The UN has said that the four-day conference presents an opportunity for the development community to align the 2030 Agenda on Sustainable Development with the global ‘new normal’ created by the coronavirus pandemic.

It said as a major United Nations conference of the “decade for action” for achieving the Sustainable Development Goals, the ministerial conference must address the massive unmet trade, finance, investment and technology needs of developing countries struggling in the face of the COVID-19 challenge.

“The pandemic led to an economic standstill, closed borders and a severe retrenchment in cross-border economic activity – this has effectively paralysed trade as an engine for sustainable prosperity. Compounded by the ‘pre-existing’ lack of trust in multilateralism, the global trading system was woefully unprepared for this global health crisis.

“The most vulnerable countries continue to be the hardest hit by the pandemic, at a time when they were already not doing well. The pandemic and its fallout have exposed existential challenges to the very tenets of globalisation and will have a lasting impact on future efforts by developing countries to gainfully benefit from the global economy,” the UN said ahead of the conference.

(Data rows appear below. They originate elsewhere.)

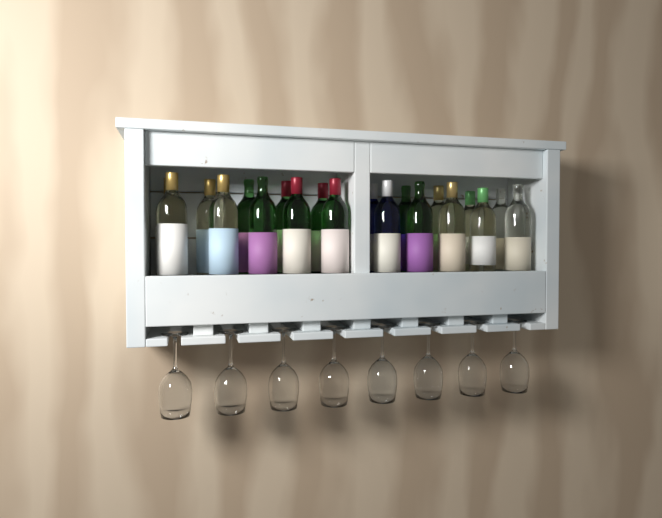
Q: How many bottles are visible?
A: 20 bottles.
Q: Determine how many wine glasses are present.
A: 8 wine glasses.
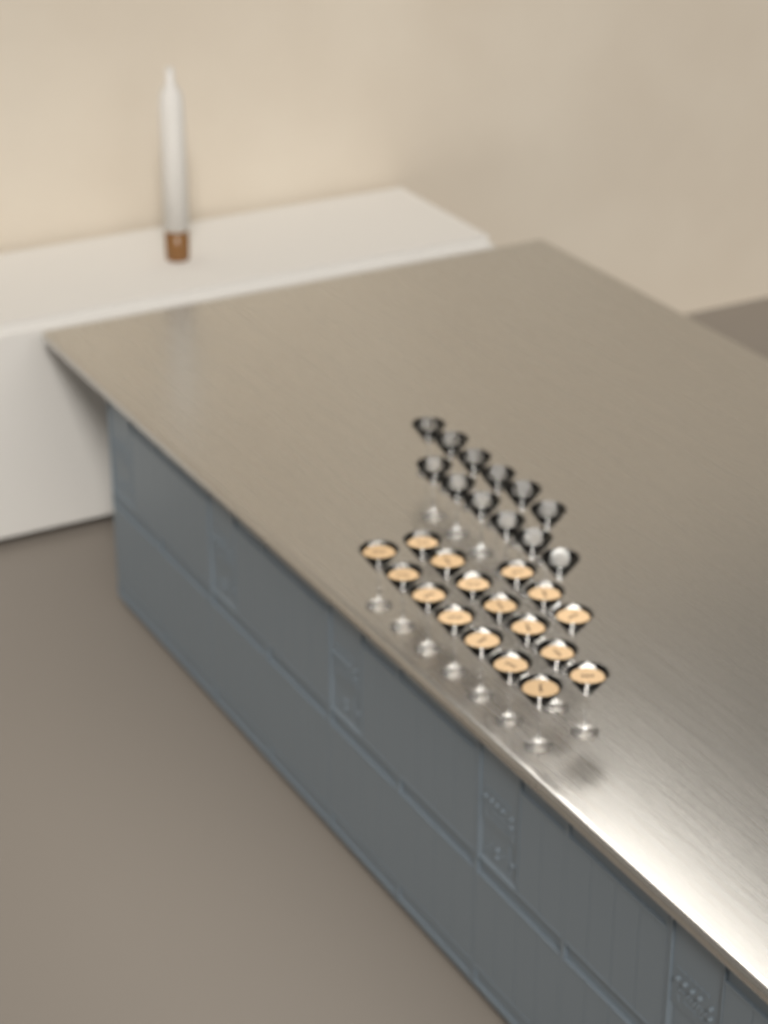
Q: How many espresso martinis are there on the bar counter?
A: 17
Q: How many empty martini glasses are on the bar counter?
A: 12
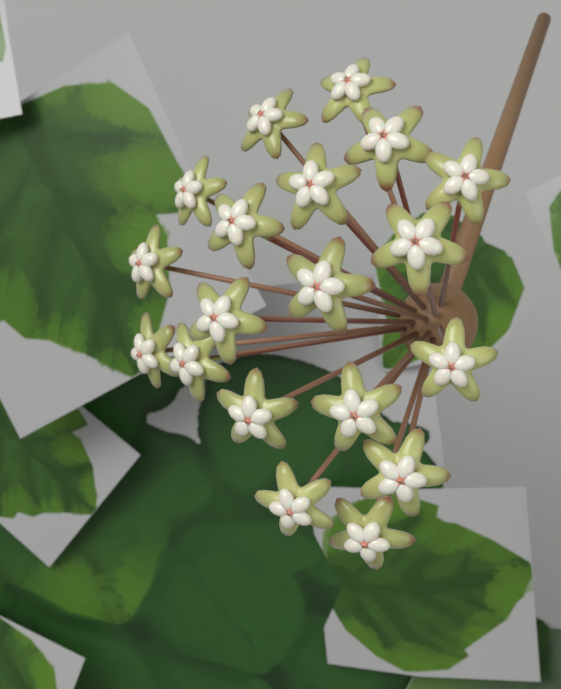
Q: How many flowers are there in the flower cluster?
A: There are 19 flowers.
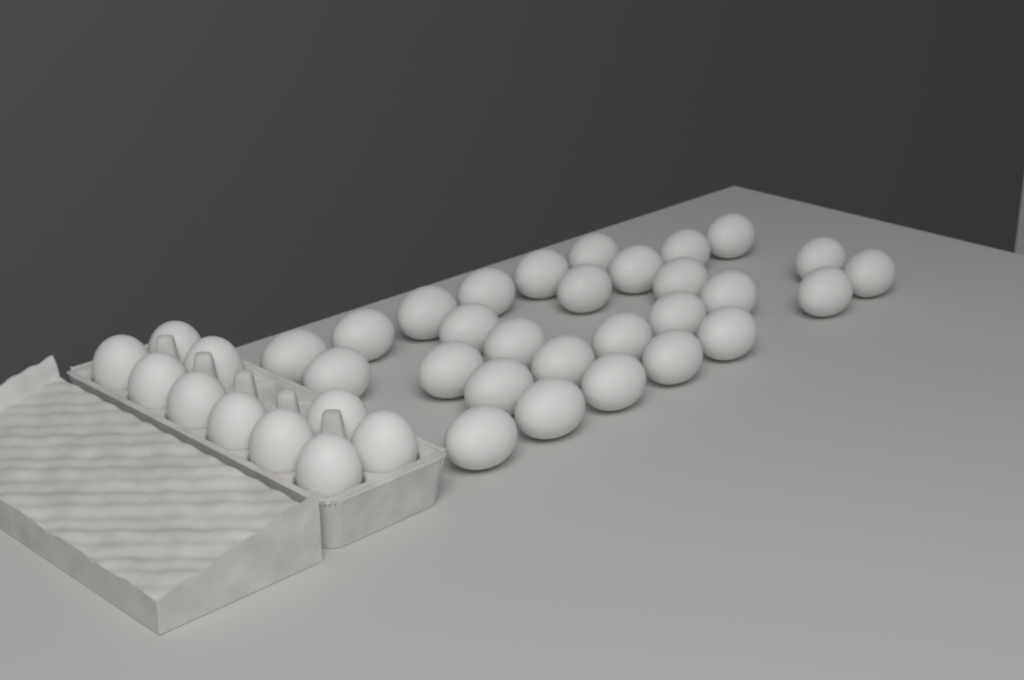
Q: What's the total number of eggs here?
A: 38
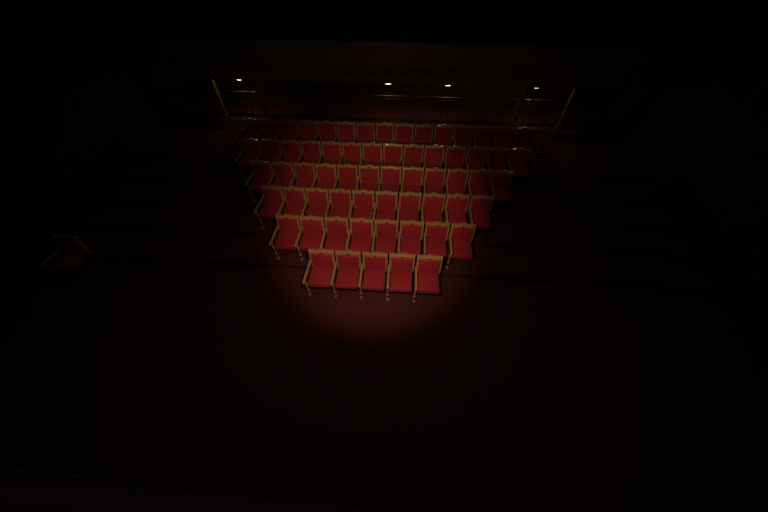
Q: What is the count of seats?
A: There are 67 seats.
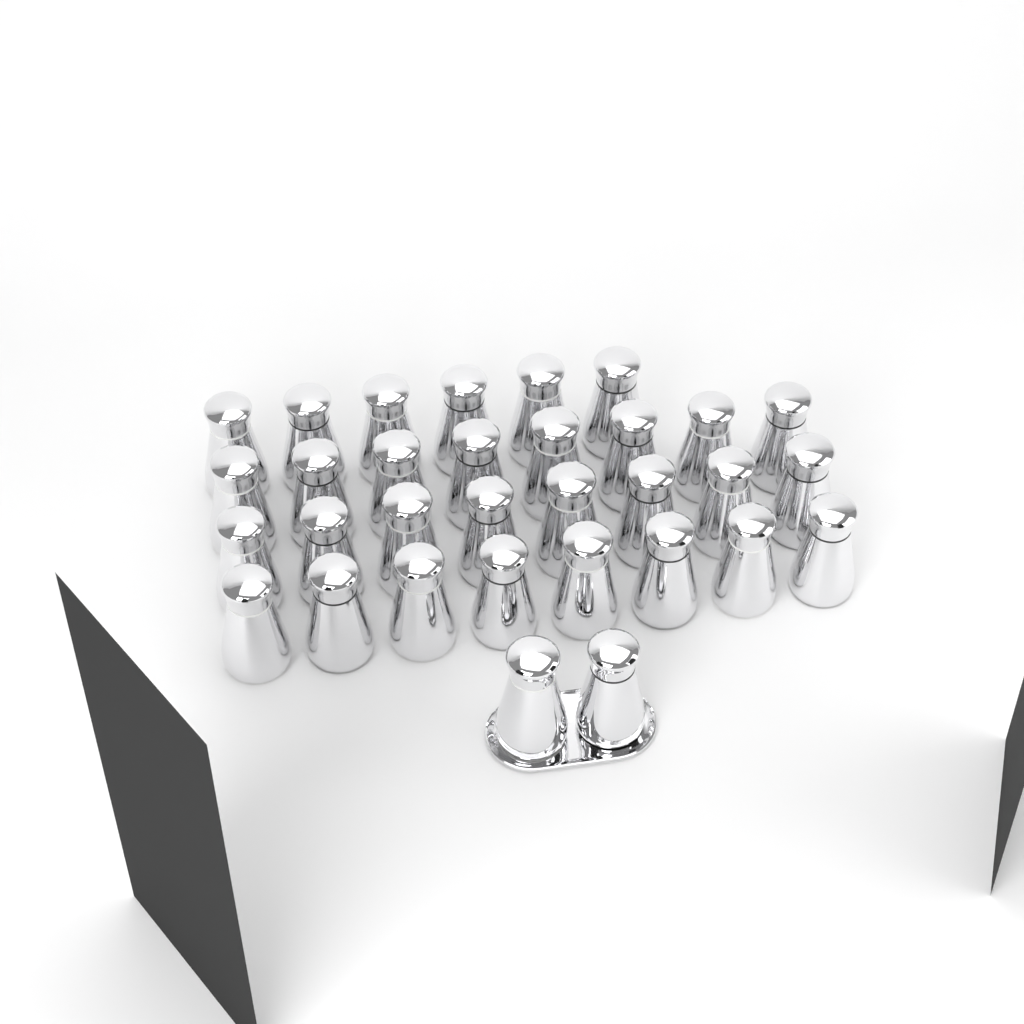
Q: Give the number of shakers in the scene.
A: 32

Mottley told the conference that she hopes the ‘Bridgetown Covenant’ which is expected to be the outcome document of the deliberations, as well as the Spirit of Speightstown, will “start the marshalling of the political will of the nations of this world to an outcome that will benefit the people of this world and the planet on which we live”.

She said she hopes that the two documents would create that framework over which, for the next three years, “we can work to advance the causes of this great organisation”.

Mottley, who was elected as president of UNCTAD, said there is also a duty to advance the realities of SIDS, who like their counterparts in the Caribbean Community, “continue to raise their voices for too many issues for too long”.